Perhaps to my surprise, the one which requires dividends from all picks has always tested just a little better, and this remains the case.
There are more elaborations later in the thread, but the version I track is one of the simplest:

Start from the Value Line 1700 set of stocks.
Eliminate stocks with no “Timeliness” rating (just a sanity check to skip those just listed or in the middle of M&A).
Eliminate any stocks that don’t pay a dividend
Of those remaining with a reported ROE, take the top 30% or 32% sorted on ROE.
For each stock remaining, calculate its cash balance in excess of long term debt and sort on that.
(Note: this uses largest cash balances in absolute terms, not largest cash balances as fraction of market cap…that’s why it’s a large cap screen)
Buy equal dollar amounts of the top 40 sorted on [cash-debt], hold two months, repeat.
Since the criteria don’t change often, there isn’t much trading.
Rebalance all positions to equal weight annually.

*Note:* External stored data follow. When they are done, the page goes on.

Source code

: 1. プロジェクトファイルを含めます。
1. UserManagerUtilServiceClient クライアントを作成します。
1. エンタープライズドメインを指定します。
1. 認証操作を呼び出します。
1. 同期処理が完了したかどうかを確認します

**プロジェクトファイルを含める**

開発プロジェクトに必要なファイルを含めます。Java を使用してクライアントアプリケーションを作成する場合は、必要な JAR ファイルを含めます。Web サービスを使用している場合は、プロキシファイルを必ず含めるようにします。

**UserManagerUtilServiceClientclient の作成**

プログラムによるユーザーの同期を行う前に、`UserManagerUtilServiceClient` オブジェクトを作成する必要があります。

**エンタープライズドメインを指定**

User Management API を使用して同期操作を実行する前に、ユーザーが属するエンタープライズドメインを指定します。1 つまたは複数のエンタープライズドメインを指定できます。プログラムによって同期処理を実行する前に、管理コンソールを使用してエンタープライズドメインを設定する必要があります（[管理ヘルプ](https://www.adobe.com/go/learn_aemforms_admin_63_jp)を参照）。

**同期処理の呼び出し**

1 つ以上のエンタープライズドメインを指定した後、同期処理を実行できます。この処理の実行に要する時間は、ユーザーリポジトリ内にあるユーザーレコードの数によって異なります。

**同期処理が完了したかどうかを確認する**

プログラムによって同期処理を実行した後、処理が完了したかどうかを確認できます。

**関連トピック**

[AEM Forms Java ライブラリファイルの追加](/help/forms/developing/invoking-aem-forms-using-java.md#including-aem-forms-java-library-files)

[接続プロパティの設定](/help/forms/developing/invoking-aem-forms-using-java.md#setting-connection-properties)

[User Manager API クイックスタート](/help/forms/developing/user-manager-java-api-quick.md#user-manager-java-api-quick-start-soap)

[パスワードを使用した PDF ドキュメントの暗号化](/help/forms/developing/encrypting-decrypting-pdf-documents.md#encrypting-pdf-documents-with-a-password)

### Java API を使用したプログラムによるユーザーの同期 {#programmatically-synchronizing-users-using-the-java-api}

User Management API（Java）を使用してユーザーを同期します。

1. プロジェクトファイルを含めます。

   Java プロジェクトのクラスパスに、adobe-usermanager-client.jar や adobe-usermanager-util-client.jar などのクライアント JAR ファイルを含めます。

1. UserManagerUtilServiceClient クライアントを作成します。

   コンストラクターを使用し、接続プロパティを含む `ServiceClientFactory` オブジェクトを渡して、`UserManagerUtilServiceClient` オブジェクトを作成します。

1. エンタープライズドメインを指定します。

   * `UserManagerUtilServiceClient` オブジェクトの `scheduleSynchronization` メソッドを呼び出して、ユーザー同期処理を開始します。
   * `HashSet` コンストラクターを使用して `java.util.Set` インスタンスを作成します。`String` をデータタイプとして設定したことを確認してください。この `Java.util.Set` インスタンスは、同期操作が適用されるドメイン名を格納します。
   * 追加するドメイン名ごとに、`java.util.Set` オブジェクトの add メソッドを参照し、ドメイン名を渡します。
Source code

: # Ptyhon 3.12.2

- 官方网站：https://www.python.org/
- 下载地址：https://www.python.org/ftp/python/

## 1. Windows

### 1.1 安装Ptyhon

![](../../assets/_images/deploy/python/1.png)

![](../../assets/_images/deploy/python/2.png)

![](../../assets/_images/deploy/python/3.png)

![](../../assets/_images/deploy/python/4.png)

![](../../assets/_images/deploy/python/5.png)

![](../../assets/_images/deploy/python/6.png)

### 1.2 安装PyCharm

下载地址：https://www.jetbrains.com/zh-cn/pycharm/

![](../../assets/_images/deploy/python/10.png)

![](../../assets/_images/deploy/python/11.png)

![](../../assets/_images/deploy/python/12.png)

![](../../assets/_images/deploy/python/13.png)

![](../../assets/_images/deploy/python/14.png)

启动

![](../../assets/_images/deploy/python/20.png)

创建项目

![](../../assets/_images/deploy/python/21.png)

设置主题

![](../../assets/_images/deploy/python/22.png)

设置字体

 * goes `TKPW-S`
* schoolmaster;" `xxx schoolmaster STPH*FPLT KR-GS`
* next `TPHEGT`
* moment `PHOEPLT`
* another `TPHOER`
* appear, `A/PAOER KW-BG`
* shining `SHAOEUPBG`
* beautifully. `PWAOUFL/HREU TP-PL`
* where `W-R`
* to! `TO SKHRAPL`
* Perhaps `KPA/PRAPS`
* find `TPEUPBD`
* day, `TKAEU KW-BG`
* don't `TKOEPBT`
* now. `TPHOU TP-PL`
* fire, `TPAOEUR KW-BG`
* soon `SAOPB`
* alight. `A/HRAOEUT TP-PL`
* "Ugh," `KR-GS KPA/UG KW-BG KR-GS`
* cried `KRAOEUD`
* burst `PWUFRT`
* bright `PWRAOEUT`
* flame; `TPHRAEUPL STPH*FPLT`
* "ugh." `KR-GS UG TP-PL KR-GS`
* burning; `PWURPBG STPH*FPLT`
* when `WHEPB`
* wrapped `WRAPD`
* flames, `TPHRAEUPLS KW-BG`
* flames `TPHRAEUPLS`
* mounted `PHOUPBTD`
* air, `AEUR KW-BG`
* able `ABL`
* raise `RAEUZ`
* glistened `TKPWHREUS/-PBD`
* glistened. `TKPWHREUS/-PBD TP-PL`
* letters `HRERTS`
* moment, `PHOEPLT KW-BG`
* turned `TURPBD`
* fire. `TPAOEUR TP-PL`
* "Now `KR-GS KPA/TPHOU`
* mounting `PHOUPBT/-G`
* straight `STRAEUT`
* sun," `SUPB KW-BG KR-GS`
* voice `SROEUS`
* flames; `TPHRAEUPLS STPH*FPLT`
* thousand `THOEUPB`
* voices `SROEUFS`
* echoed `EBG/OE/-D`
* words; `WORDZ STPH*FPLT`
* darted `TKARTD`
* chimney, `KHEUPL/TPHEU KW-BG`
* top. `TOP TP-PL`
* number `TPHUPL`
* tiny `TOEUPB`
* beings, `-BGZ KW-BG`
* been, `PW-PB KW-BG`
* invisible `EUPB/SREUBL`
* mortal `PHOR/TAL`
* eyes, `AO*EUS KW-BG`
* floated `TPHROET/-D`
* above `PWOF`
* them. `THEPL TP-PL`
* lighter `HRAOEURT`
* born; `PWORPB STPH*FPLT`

It has had a very unpleasant stretch since around the start of November, but still market beating overall so far by 2.91%/year after trading costs.
Of course 2.2 years isn’t enough to draw any firm conclusions, but at least it has not taken the opportunity to blow up.
The backtest January 1989 to April 2000 showed outperformance of 5.15%/year, which is as always probably too optimistic.

Top picks this year have generally included Microsoft, TSMC, Cisco, Nvidia, Accenture, Costco.
Microsoft has been the top pick every month since 2009.
But, as this is equally weighted, it doesn’t really matter: unlike an index fund, there is no concentration in the top pick.